O Flamengo deu um passo ousado rumo ao título do Campeonato Brasileiro ao recontratar o meia Lucas Paquetá por R$ 260 milhões (equivalentes a € 42 milhões), superando o recorde anterior de R$ 169 milhões (€ 27 milhões) pago pelo Cruzeiro pela volta de Gerson. Essa transação histórica marca a contratação mais cara do futebol brasileiro, sinalizando a ambição do Mengão em dominar a competição nacional, que movimenta entre R$ 10 e R$ 12 bilhões anualmente com cotas de TV, patrocínios, bilheteria e transferências. Apenas os direitos de transmissão ultrapassam R$ 2 bilhões por temporada, destacando a relevância econômica do torneio.
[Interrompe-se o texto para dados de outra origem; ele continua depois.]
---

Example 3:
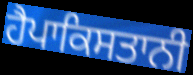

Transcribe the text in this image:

ਹੈਪਾਕਿਸਤਾਨੀ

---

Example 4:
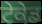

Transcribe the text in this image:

ਟੇਕੇਡ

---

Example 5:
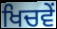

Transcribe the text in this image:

ਖਿਚਵੇਂ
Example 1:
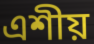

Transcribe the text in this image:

এশীয়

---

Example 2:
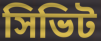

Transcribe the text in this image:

সিভিট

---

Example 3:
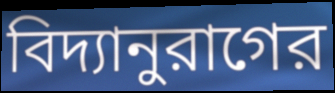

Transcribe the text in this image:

বিদ্যানুরাগের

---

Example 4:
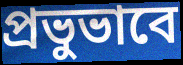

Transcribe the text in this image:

প্রভুভাবে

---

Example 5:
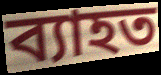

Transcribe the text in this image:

ব্যাহত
O anúncio chega em momento estratégico: o Brasileirão 2026 começa oficialmente nesta quarta-feira (28), rompendo com a tradição de estreias em março. Pela primeira vez desde 1992, a Série A abre suas portas em janeiro, prometendo um calendário antecipado que pode alterar dinâmicas de preparação e transferências. Para o Flamengo, treinado por Tite, Paquetá – astro da Seleção Brasileira e ex-West Ham – reforça o elenco com qualidade técnica e experiência europeia, visando reconquistar o troféu após anos de domínio recente.
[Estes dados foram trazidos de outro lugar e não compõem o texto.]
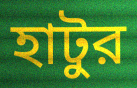
হাটুর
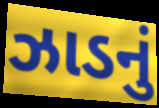
ઝાડનું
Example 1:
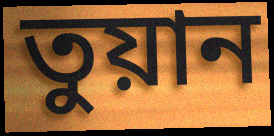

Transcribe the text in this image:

তুয়ান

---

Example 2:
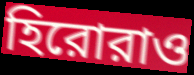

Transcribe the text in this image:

হিরোরাও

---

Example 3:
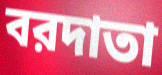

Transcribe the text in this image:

বরদাতা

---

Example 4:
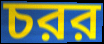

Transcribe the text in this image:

চরর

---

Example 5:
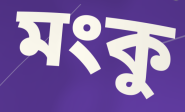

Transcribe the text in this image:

মংকু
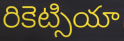
రికెట్సియా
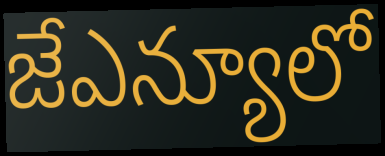
జేఎన్యూలో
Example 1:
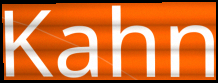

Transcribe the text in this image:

Kahn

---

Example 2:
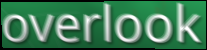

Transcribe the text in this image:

overlook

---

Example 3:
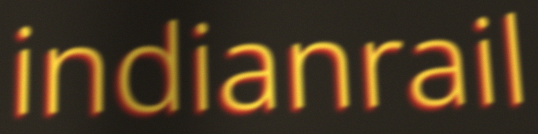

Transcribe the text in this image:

indianrail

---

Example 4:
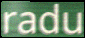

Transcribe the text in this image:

radu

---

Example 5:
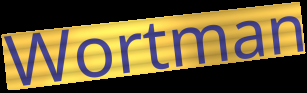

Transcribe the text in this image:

Wortman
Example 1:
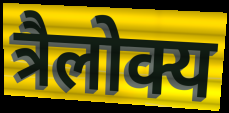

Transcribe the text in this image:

त्रैलोक्य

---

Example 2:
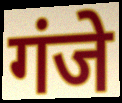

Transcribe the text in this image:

गंजे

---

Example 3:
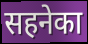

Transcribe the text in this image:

सहनेका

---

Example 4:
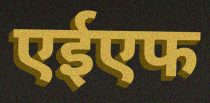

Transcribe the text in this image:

एईएफ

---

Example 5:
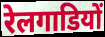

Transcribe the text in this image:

रेलगाडियों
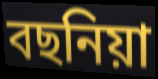
বছনিয়া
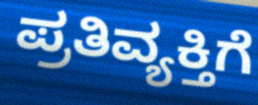
ಪ್ರತಿವ್ಯಕ್ತಿಗೆ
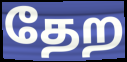
தேற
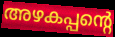
അഴകപ്പന്റെ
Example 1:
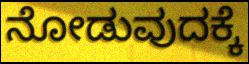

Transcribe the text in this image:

ನೋಡುವುದಕ್ಕೆ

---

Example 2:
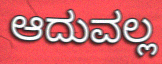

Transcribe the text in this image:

ಆದುವಲ್ಲ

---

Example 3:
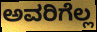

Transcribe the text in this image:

ಅವರಿಗೆಲ್ಲ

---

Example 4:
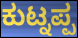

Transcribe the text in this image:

ಕುಟ್ನಪ್ಪ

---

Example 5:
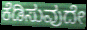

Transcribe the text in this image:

ಕೆಡಿಸುವುದೇ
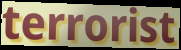
terrorist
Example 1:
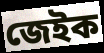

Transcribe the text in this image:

জেইক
Especialistas veem nessa jogada não só um boost esportivo, mas um impacto financeiro. O investimento reflete a era de globalização do futebol brasileiro, onde clubes como Flamengo e Palmeiras atraem talentos com cifras milionárias, impulsionados pelo crescimento das receitas. "É um divisor de águas para o mercado nacional", comenta o jornalista esportivo Juca Kfouri. Com Paquetá de volta ao Maracanã, o Rubro-Negro inicia a jornada contra rivais como Botafogo e Palmeiras, em uma disputa que promete emoções e recordes de audiência.
A mudança no calendário, influenciada por ajustes na Copa do Mundo de Clubes e calendários internacionais, visa sincronizar melhor com o futebol global, beneficiando visibilidade e premiações. Flamengo, vice-campeão em 2025, agora aposta alto para voltar ao topo.